Service Summary page with RED metrics and resource details
Service Summary page with RED metrics and resource details

Enhanced Visibility and Faster Debugging

Before adopting OpenTelemetry, the Mastodon team lacked a holistic overview of their system. Now, they have a clear view of how their application is performing across all layers. This increased visibility allows them to identify and address issues that were previously going unnoticed, significantly speeding up the debugging process.

Fine-Tuned Custom Instrumentation

Mastodon has also added custom instrumentation to certain high-traffic parts of their codebase, specifically targeting hot paths where performance is critical. For instance, this pull request added custom instrumentation to evaluate the performance of a key section of the code, allowing the team to monitor how that code behaves under various loads.

Similarly, when working on a new API for grouped notifications, the Mastodon team used OpenTelemetry custom spans to monitor how the API performed with live user data. This provided insights into response times and the amount of data generated for different user groups, helping the team optimize the feature for better efficiency.

Mastodon and Datadog

For some internal services (eg.: webpush-apn-relay and webpush-fcm-relay) and their Kubernetes cluster, Mastodon also takes advantage of the Datadog SDK and Datadog Agent to get extra insights.
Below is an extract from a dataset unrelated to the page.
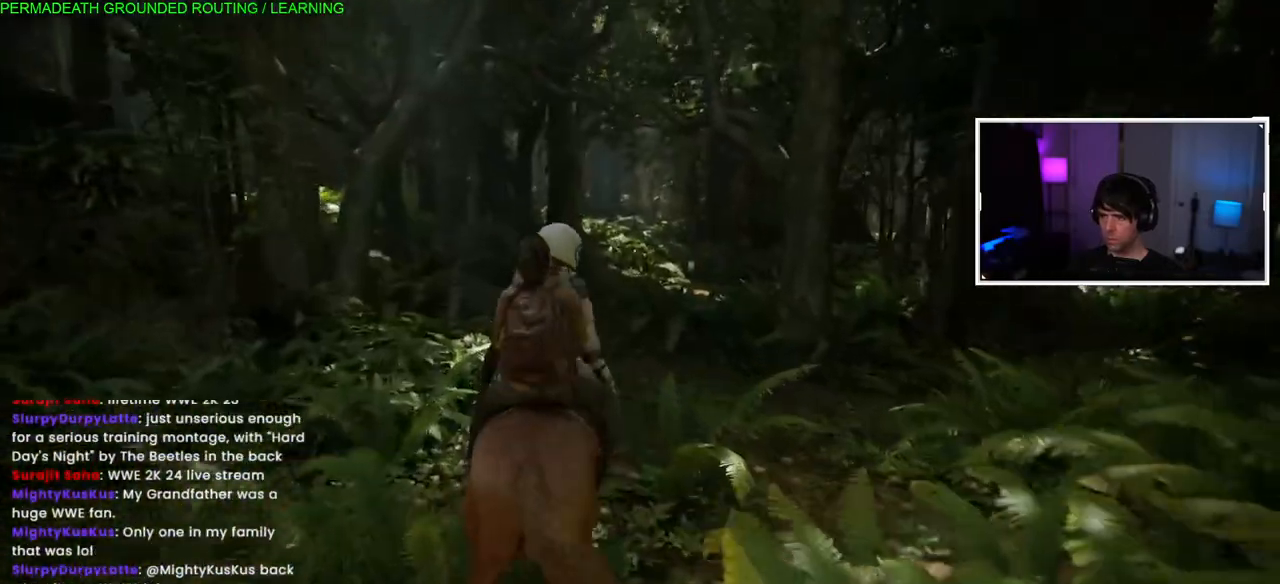
{"dt_ms": 500, "buttons": ["L1"], "left_stick": "up", "right_stick": "center", "events": []}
Enhanced Dashboards for Hosts and Kubernetes

The Mastodon team quickly took advantage of Datadog’s dashboards to gain a comprehensive view of their infrastructure. By leveraging Datadog’s pre-built dashboards for hosts and Kubernetes, the team now monitors resource usage and performance metrics in real-time, ensuring the stability and health of their systems at all times.

Mastodon Social dashboard
Mastodon Social dashboard

Improved Logging and Security Monitoring

They began collecting and analyzing logs from multiple sources, including their CDN (Content Delivery Network). This integration has been particularly useful in identifying and mitigating DDoS (Distributed Denial of Service) attacks, as well as pinpointing potential malicious actors trying to exploit the platform. By having all logs centrally accessible and easily searchable, the Mastodon team can react faster to security threats and better safeguard their infrastructure.

Advanced Application Performance Monitoring (APM) for Databases

Datadog’s APM tools have also allowed Mastodon to monitor their database performance closely. With detailed insights into query times, including slow queries, the team can easily narrow down where bottlenecks are occurring. By identifying these slow-performing queries, they’ve been able to optimize the database calls, improving overall application speed and reducing response times for users.
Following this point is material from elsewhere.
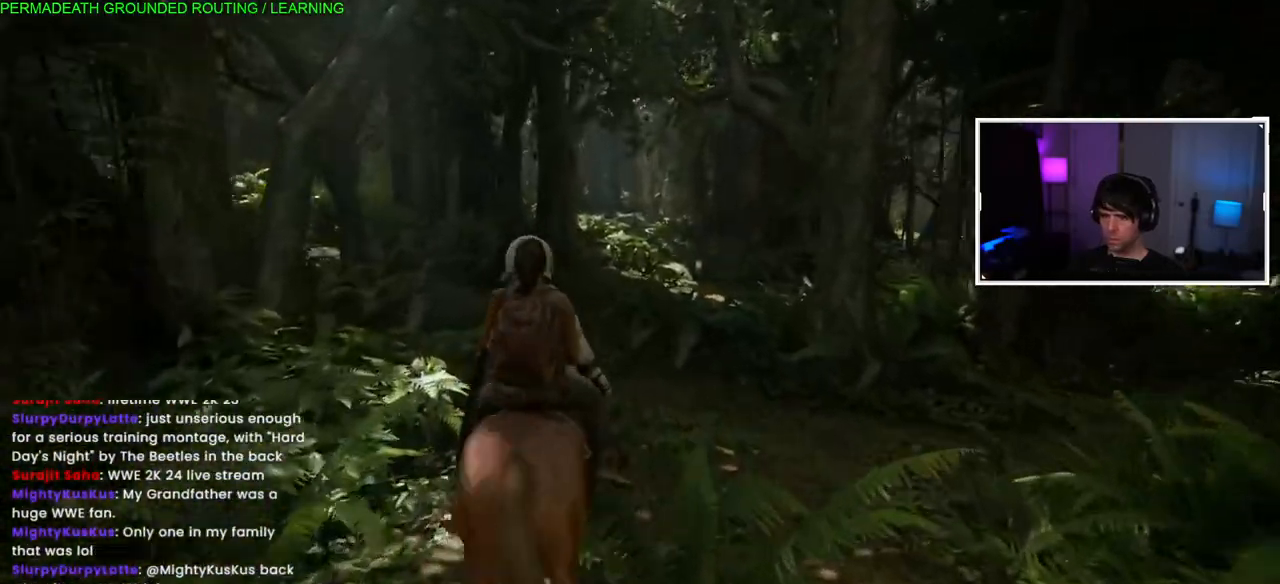
{"dt_ms": 500, "buttons": ["L1"], "left_stick": "up", "right_stick": "center", "events": []}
Datadog database monitoring
Datadog database monitoring

To sum it up

The partnership between Mastodon and Datadog highlights the potential of open-source collaboration:

  • Performance Gains and Code Validation
  • Enhanced Visibility and Faster Debugging
  • Fine-Tuned Custom Instrumentation
  • Enhanced Dashboards for Hosts and Kubernetes
  • Improved Logging and Security Monitoring
  • Advanced Application Performance Monitoring (APM) for Databases

It’s important to note that the telemetry data collected focuses solely on system and application performance—things like latency, server health, and query times—not on personal user data. Mastodon remains fully committed to respecting user privacy and adhering to GDPR and other privacy regulations.

The Mastodon team was able to improve performance while maintaining transparency and control. Now, any developer and server owner running Mastodon 4.3 or newer can integrate OpenTelemetry with their Mastodon servers, leveraging Datadog or any other observability platform.